Back in the SDK track at ABBYY Technology Summit, I attended a session on “robotic information capture” with FlexiCapture Engine 12, with lead product manager Andrew Zyuzin and director of product marketing Semyon Sergunin showing some of the automation classification and data extraction capabilities powered by machine learning. Traditional enterprise capture uses manually-created rules for classification and data extraction to set up for automated capture: a time-consuming training process up front in order to maximize recognition rates. At the other end of the spectrum, robotic process automation uses machine learning to analyze user actions, and create classification and extraction algorithms that can be run by robots to replace human operators. In the Goldilocks middle, they position robotic information capture as a blending of these two ideas: the system is pre-trained and processes standard documents out of the box, then uses machine learning to enhance the recognition for non-standard documents by analyzing how human operators handle the exceptions. Although I’m not completely aligned with their use of the term robotic process automation since RPA is not completely synonymous with machine learning and also isn’t limited to capture applications, I understand why they’re positioning their ML-assisted capture as robotic information capture as a middle ground between traditional capture and ML-assisted RPA.
We saw a demo of this with invoice capture: a PDF invoice was processed through their standard invoice recognition, detecting vendor name and invoice number, but the wrong number was picked up for the total amount due to the location of the field. This was corrected by a user in the verification client, and the information of where to find the total was analyzed for retraining and fed back to the recognition model. The user doesn’t know that they’re actually training the system — there’s no explicit training mode — but it just happens automatically in the background for continuous improvement of the recognition rates, gradually reducing the amount of manual verification. After the training was fed back, we saw another invoice from the same vendor processed, with the invoice total field properly detected.
Although I think that most technology is pretty interesting, this is the first thing I’ve seen today that made me say “cool!”
Zyuzin also walked us through their advanced classification, which can classify documents without any development based on large data sets of typical document types such as invoices, cheques, and drivers licences; automatic classification is important as the front end to recognition so that the correct recognition techniques and templates can be applied.

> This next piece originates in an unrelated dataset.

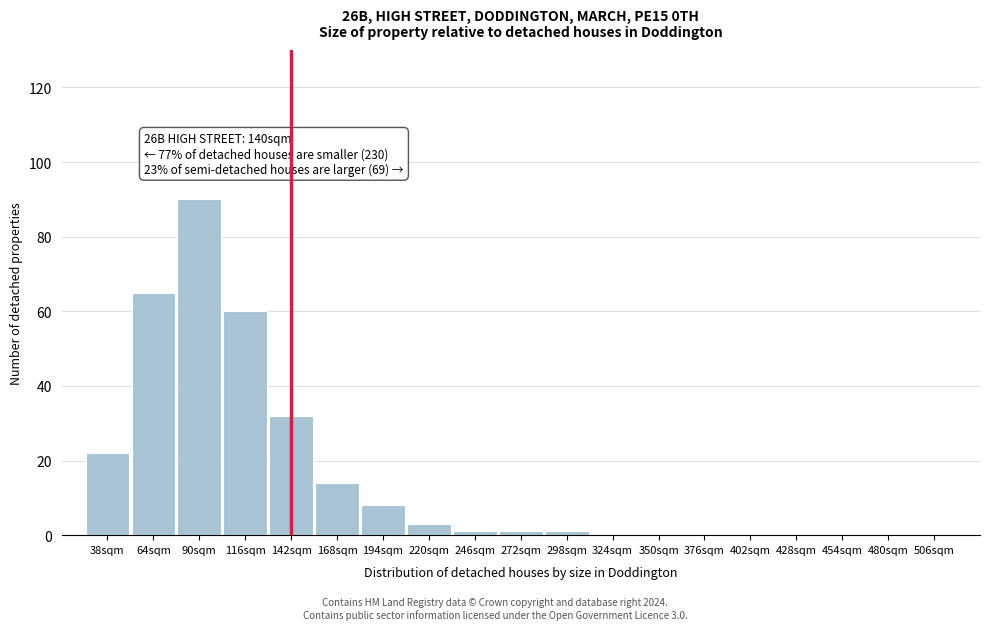

Reading left to right, transcribe all the data shown in this chart.

38sqm=22	64sqm=65	90sqm=90	116sqm=60	142sqm=32	168sqm=14	194sqm=8	220sqm=3	246sqm=1	272sqm=1	298sqm=1	324sqm=0	350sqm=0	376sqm=0	402sqm=0	428sqm=0	454sqm=0	480sqm=0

Their advanced classification uses both image and content classification, that is, determines what type of document it is based on how it looks as well as the available text content. He showed us a demo of processing a package of mortgage documents, where there is a large number of possible documents that can be submitted by a consumer as supporting documentation; most of the documents were properly classified, but a few were unrecognized and required a quick setup of a new document type to train the classifier. This was more of a manual training process, but once the new document class was created, it could be applied to other unrecognized documents in the package.